| Rows |
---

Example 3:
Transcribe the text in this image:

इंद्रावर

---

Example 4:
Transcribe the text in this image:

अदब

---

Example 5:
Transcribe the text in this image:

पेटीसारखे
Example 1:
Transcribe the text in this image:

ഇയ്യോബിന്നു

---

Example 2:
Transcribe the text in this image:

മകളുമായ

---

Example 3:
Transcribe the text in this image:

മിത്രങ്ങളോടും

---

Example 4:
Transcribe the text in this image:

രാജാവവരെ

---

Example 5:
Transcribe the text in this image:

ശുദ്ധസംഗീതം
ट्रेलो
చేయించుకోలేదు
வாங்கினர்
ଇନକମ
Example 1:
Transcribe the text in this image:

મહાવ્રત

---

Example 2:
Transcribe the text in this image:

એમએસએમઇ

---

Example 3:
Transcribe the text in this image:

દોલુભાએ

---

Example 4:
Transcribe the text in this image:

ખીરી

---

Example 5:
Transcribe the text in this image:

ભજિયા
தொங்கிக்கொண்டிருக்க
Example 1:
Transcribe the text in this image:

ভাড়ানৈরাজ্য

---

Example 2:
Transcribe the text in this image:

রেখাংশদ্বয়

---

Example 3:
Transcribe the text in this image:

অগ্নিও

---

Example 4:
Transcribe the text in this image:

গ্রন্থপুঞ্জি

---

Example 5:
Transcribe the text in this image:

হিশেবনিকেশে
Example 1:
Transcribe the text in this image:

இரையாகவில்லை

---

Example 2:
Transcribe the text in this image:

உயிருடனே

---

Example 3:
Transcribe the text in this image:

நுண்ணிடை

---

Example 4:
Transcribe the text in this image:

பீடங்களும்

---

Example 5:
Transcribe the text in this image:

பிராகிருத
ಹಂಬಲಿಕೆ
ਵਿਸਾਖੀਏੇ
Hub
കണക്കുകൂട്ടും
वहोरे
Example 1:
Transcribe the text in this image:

| Work to complete |
Write out the data word for word, from its very first line down to and including the line that contains "മിത്രങ്ങളോടും".

| Problem solution |
---

Example 3:
Transcribe the text in this image:

इंद्रावर

---

Example 4:
Transcribe the text in this image:

अदब

---

Example 5:
Transcribe the text in this image:

पेटीसारखे
Example 1:
Transcribe the text in this image:

ഇയ്യോബിന്നു

---

Example 2:
Transcribe the text in this image:

മകളുമായ

---

Example 3:
Transcribe the text in this image:

മിത്രങ്ങളോടും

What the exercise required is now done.